Clashes between the rights of individuals and the state aren't always easy to resolve, especially when they involve an individual's home. Take the case last year of two police officers who were collaborating on their childcare arrangements. They thought that their non-cash arrangement should be nobody else's business but their own. Yet Ofsted inspectors disagreed, and asked them to call a halt to their arrangements. Ed Balls later intervened to clarify that he didn't think that had been the law's intention.

Similar arguments were raised in relation to the government's ban on smoking in public places. Although the ban has improved the environment for many millions of workers, it's disingenuous to pretend that the ban covers "public" places. The targets of the ban are largely private businesses. One could argue that these businesses, especially those which adjoin the proprietor's home (such as a public house), should be allowed to determine their own smoking arrangements. [And, indeed, ironically enough, many truly public places - parks, streets, bus stops, etc. - are still not covered by the government's smoking ban, although the government is thinking about going further]

No blacks, no dogs, no irishAnd although one gay couple turned away from a B&B have told the press that they were shocked and embarrassed by the snub, it's unclear that the law is the right way to fix this sort of a problem. Do we really want our police spending time investigating crimes of this sort when they could be focussing their attention on matters that the public would perhaps afford greater priority, such as street robbery or violence? Is this law even enforceable? For example, many pubs require patrons to wear a shirt and shoes, or they won't be served, so we accept in certain (perhaps trivial) situations the rights of the business manager to discriminate. Are there to be no legitimate reasons for a B&B owner to refuse to serve a customer, whether gay or not? As Neil Midgley points out in the Telegraph, gay clubs can - and should be able to - ban bigoted B&B owners, so the rights are hardly symmetrical.
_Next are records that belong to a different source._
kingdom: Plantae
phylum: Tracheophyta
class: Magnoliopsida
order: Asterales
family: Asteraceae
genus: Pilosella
The market solution in this situation would be to allow businesses to choose which segments of the market they wish to sell to. And indeed there are B&Bs which market themselves directly as gay-friendly (look, here's one I picked at random from Google). That would avoid having to impinge upon the private property rights of owners, but marketing alone might not be enough to overcome hardened "no blacks, no Irish" cases. Yet, I find the argument that B&B owners should accept this regulation without question or close down deeply unpalatable.

So there are no easy answers. My personal view is that Grayling is technically right. Yet his views, coming as they do as a general election is about to be announced, are as much lousy politics as they are brilliant philosophy.

But there is one significant good news story as a result of this sorry affair. And that's the very fact that The Guardian, a national newspaper, felt that there was a story there at all, and that the story did indeed have "legs". That suggests that there is, generally speaking, sympathy for gays in modern society. A generation ago, that would have been almost inconceivable. Some have portrayed this change towards more social liberalism as Labour's legacy. I suspect that they rode the wave instead of creating it, but it's certainly a change for the better. Meantime, another Labour legacy - a gradual, creeping, insidious encroachment upon the private sphere by the state - is a lot less welcome.